3 最終的には四隅に追い詰めた相手に、ジグザグに斜めに近づいて間合いを詰めろ。キーレスポンスが非常に悪いがそこは慣れだ。上手く動けば相手は四隅に釘付けだぞ。そして、ある一定以下の距離に近づくと、相手はダッシュで切り抜けようとする。ここで相手の足が遅ければ半分の可能性で捕まえられ、相手が速ければ絶対に捕まらない。速い相手は諦めろ、追うだけ時間の無駄だ。遅い相手でも、ダッシュの方向は分からないぞ! 運を天に任せて相手の動く少し前に動くんだ。
以上攻略終了。
いやー製作者センスあるわ、バカゲーセンス。もう少し工夫凝らせよ。大体、相手の逃げる初速を見ただけで、拿捕可能かどうか分かるのは非常にダメだろ。それにマップ構造か相手のアルゴリズムのどちらかをもう少し考えろよ。本当にテストプレイしたのか?

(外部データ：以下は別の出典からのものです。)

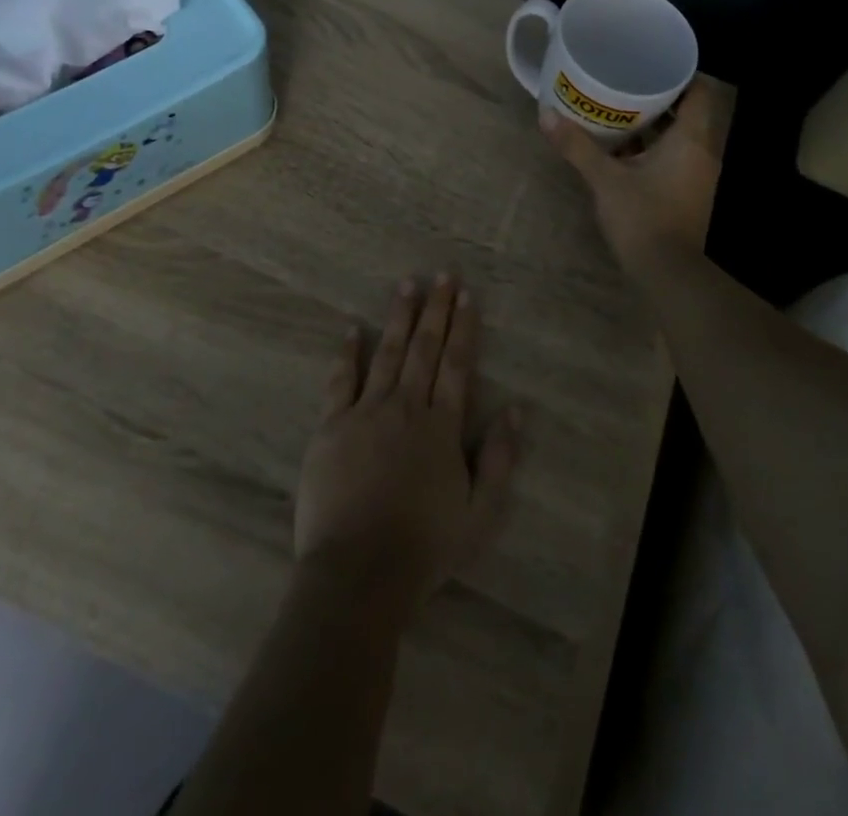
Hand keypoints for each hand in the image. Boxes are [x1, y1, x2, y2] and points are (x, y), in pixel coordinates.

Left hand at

えっ、それでもアイテムが存在するだろうって? アイテムなんて入手の確率自体低く、さらに何が入手できるかはランダム。しかも、非常に使いづらい。はっきり言って必要なのは、ジェットブーツとかいう名前の最速の敵と同じスピードで動けるものだけだ。これが単純でかつ最高。実際、最初のプレイでは、三十分悪戦苦闘して、初めて入手したアイテムが偶然これで後は呆気なくクリアできた。他のアイテムは使えない、まあ一番使えないのはこのゲーム自体だけどな。